EXCERPTED TEXT Block Start

# Check this a New Snoway



## basher (Nov 13, 2004)

http://www.snoway.com/index.cfm/act/plow/s/37


----------



## smokin4by (Dec 21, 2009)

not too bad....but i'm not to convenced it holds 2x the snow of other winged plows with wings 1/2 of the size??

i might still look into these as the season gets closer. i'm still not a fan of the removable wings. just seems like more of a hassle to deal with.

will these wings go to a box position too?


----------



## basher (Nov 13, 2004)

smokin4by;1042336 said:


> will these wings go to a box position too?


You know what I know.


----------



## 2COR517 (Oct 23, 2008)

Looks like a good unit, manageable weight.


----------



## plowguy43 (Jan 2, 2008)

What "wing" plow did they compare it to? Those wings look pretty small to really move much. Nice plow otherwise, the downpressure must really scrape well.

EXCERPTED TEXT Block End
INPUT DATA Block Start

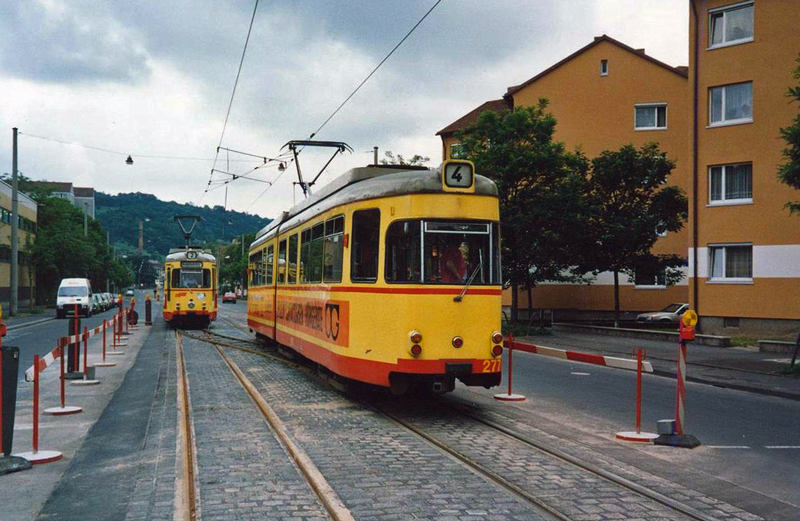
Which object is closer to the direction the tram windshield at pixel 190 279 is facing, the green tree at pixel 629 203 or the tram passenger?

INPUT DATA Block End

▶ **SET OF TASKS**:
a - List each distinct username that posts in the Snoway plow thread, in order of first appearance.
b - Please write the next post in the Snoway plow thread, picking up after plowguy43's remark about the downpressure.

▶ **EXPECTED OUTPUTS**:
a - basher, smokin4by, 2COR517, plowguy43

b -
----------



## lawn king (Nov 21, 2004)

Its time for sno-way to man up and come back to plowsite!


----------



## iceyman (Mar 1, 2007)

lawn king;1042631 said:


> Its time for sno-way to man up and come back to plowsite!


they shudnt be allowed back ,,, bunch o biatches


----------



## bhmjwp (Dec 12, 2005)

Hello Basher-is this new Sno-way like the Speedwing? Spring loaded wings. I thought I had read somewhere about this. The reason I ask is that for a scoop plow the Speedwing is about as simple as it gets. And I like simple when it comed to plows in the dead of winter.


----------



## basher (Nov 13, 2004)

bhmjwp;1043554 said:


> Hello Basher-is this new Sno-way like the Speedwing? Spring loaded wings..


The 29R is real different from the speedwing. I saw one earlier in the week. they are basicly a 29HD with spring return hydraulically extended wings. the wings rotate 90 degrees from the straight blade conformation to a box pusher. you can stop them at any point in between


----------



## Matson Snow (Oct 3, 2009)

2COR517;1042544 said:


> Looks like a good unit, manageable weight.


Better than a Fisher ??????.....:waving:.......:laughing:


----------



## basher (Nov 13, 2004)

Matson Snow;1043624 said:


> Better than a Fisher ??????.....:waving:.......:laughing:


Most certainly different


----------



## 2COR517 (Oct 23, 2008)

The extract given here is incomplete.